In 2014, Big Data & Analytics promised to bring a lot of interest among organizations for this topic. And in 2015, Big Data & Analytics technologies and techniques continue to spread within public and private organizations that are getting into a phase of massive experimentation. Digitalization covers all the data while the economic crisis encourages them to turn most part of the data into high value business information.
Organization enter an experimental phase, often without waiting to have all strategic, organizational and technological questions, raised by Big Data, solved. Organizations look for empirical yet relevant use cases; so that, even if they fail, precious knowledge can be drawn and recorded.
Inflation of data volume, inside the enterprise, draws storage and processing infrastructure issues. However, the most important problems are about how to align applications (i.e. algorithm structure) with massive parallelization of data processing, and how to govern data. Data mining algorithms, used in conjunction with parallelization techniques, coming from the High Performance Computing (HPC) domain, will solve the first issue; but, data governance is a more difficult one to solve as it deals with business processes and operational teams organization. The main issues are about how to locate the right data and how to determine their actual and future value.

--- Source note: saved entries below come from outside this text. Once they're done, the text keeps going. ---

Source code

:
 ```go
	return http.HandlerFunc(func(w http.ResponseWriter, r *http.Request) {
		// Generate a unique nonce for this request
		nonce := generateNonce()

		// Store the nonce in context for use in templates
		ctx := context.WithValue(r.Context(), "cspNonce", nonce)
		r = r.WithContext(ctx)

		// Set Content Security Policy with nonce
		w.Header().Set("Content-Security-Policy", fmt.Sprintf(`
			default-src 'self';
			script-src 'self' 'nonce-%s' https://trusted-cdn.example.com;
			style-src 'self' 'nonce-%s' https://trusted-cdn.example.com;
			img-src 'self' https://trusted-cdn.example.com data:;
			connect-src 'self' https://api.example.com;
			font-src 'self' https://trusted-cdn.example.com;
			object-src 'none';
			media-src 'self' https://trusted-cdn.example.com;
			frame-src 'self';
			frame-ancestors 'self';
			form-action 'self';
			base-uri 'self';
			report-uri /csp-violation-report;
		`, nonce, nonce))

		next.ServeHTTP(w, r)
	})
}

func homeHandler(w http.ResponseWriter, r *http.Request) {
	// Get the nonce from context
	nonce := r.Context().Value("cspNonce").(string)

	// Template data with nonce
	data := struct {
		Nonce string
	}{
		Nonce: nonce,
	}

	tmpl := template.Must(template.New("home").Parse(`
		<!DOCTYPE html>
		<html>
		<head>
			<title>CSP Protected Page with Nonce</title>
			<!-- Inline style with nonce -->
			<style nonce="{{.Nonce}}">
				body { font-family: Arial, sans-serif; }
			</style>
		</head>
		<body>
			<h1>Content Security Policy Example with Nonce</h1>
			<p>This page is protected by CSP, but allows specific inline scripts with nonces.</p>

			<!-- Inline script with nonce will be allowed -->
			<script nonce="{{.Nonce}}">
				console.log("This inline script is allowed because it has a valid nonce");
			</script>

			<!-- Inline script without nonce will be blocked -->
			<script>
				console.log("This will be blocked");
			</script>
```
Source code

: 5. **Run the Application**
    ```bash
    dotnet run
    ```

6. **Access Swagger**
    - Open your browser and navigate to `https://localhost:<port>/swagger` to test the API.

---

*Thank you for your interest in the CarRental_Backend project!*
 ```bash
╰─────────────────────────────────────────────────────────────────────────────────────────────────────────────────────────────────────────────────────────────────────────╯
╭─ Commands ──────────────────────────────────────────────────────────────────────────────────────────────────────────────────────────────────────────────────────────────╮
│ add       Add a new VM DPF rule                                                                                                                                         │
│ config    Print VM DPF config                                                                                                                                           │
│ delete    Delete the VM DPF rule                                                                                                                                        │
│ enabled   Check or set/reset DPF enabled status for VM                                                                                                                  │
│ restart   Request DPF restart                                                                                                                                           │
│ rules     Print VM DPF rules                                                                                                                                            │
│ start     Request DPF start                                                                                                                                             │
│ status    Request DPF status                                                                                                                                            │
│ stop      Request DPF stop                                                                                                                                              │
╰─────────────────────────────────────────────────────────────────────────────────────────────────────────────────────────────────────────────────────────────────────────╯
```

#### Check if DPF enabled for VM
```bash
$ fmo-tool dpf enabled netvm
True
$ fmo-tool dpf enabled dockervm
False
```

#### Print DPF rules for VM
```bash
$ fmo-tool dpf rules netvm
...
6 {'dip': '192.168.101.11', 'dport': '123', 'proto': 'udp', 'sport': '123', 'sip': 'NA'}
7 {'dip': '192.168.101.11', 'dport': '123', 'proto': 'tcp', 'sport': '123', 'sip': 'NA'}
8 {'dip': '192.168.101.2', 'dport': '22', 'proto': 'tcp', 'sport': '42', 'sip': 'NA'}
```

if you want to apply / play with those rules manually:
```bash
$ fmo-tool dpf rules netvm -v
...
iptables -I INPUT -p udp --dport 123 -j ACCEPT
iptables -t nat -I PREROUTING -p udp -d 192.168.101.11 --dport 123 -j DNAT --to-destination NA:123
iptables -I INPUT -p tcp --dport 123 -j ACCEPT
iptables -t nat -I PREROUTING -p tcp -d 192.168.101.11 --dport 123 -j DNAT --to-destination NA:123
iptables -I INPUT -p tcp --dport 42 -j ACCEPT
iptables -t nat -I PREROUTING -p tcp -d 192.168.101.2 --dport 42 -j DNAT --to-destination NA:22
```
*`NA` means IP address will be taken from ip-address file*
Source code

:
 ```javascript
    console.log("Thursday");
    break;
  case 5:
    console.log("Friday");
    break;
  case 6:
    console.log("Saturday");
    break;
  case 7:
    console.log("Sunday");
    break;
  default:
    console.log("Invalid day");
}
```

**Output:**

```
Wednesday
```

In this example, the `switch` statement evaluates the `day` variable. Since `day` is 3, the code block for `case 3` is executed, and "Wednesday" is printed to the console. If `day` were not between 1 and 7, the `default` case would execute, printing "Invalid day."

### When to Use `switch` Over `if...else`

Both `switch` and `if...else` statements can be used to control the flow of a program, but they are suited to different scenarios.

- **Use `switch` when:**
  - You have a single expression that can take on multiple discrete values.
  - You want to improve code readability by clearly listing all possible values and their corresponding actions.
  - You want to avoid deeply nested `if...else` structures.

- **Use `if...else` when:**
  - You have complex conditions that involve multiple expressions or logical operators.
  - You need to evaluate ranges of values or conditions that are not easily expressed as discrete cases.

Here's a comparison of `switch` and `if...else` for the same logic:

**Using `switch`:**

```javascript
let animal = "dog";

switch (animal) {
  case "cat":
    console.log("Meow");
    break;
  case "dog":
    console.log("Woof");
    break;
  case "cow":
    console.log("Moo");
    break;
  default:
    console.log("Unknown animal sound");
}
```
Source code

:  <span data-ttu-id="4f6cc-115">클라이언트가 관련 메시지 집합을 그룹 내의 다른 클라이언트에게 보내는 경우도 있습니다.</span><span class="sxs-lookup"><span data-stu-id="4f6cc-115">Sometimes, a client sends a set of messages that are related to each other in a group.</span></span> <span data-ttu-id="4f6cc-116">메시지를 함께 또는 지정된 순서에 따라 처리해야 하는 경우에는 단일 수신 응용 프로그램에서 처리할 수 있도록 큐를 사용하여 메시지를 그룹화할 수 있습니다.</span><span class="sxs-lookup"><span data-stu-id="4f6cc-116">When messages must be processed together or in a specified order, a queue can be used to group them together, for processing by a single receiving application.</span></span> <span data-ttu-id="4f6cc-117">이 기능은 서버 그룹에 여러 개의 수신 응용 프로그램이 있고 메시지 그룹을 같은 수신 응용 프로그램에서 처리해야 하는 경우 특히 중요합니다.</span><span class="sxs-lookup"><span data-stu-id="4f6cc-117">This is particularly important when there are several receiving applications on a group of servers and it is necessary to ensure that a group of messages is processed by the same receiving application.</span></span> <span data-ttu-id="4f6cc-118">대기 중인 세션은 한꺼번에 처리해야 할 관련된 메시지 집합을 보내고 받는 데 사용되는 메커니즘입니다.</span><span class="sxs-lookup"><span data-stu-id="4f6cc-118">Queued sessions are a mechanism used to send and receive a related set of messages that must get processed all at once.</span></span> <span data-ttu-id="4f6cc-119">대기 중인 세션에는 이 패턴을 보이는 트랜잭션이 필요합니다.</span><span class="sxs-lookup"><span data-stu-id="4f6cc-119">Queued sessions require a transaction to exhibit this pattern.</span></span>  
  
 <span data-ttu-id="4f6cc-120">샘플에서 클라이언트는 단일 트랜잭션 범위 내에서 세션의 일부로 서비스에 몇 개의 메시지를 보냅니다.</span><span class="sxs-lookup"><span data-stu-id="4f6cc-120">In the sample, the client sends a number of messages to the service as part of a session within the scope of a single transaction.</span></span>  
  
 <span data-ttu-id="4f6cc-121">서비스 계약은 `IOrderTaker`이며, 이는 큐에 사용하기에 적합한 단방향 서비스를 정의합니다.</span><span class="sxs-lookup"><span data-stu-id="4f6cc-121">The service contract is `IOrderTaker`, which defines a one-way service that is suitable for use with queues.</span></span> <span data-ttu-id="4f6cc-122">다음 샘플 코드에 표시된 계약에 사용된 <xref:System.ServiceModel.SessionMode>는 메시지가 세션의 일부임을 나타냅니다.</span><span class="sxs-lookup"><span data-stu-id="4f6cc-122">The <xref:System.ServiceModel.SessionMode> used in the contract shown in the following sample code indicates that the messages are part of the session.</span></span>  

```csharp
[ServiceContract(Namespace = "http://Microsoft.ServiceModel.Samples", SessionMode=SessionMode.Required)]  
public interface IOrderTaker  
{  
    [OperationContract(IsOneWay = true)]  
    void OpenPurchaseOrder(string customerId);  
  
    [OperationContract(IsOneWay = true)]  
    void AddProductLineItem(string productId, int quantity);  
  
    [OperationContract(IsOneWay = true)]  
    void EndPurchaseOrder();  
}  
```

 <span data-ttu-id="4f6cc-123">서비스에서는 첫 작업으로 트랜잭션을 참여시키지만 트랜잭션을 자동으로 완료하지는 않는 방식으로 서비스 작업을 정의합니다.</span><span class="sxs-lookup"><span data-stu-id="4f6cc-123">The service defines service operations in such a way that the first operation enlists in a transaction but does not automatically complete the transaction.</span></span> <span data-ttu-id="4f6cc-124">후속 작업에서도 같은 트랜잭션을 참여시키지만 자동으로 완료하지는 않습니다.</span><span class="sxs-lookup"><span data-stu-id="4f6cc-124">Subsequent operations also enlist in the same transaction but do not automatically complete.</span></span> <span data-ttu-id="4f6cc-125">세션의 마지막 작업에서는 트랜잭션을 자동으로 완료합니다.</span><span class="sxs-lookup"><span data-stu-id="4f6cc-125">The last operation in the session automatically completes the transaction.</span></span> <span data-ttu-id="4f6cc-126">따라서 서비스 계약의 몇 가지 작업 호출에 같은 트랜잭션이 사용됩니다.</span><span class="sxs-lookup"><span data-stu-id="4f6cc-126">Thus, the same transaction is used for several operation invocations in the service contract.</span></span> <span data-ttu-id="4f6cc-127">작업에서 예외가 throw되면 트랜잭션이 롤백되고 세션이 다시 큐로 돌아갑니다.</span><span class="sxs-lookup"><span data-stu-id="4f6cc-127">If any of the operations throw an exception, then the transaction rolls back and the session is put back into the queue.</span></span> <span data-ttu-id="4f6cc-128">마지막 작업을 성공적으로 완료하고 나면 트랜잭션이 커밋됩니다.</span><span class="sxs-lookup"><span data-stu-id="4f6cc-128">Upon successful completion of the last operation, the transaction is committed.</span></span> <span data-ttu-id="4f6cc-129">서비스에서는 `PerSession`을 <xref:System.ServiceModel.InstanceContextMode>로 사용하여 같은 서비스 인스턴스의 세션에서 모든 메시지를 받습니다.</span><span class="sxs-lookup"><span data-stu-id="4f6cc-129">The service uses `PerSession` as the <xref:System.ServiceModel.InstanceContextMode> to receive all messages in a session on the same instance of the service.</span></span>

Finding value inside information, allows the emerging of new business models. Existing enterprises or new pure players develop new services about aggregation of data, and some vendors propose data acquisition, data enrichment and data analysis.
In some business sectors (e.g. pharmaceutical industry and research), the organization collaborates by sharing more and more data in order to enrich their respective offers and services. Actual and future development in research and Big Data & Analytics needs new models for research computing and a sustainable, collaborative, elastic, distributed model that promises to overcome legacy barriers and open new avenues into research sciences.
For example, the model of Arizona State University integrates the following foundational components:
- Research centers, free of walls, which are collaboration-centric bases on hybrid Cloud technology
- Open Big Data frameworks that support global meta-data management for digital curation of genomics data
- Dedicated bandwidth, free of policy or capacity restrictions, supporting research collaboration among organizations
- OpenFlow-based network component and software-defined networking and dedicated bandwidth, supporting research collaboration
- Programmable and pluggable architectures for the next generation of research computing
- Efficient and effective touch-less network management, free from the bottlenecks of legacy hardware-defined networking
- Research-as-a-Service workload-based provisioning for holistically defined scientific challenges
All these, together, form the Next Generation Cyber Capability (NGCC) Big Data & Analytics platform – a catalyst for open innovation.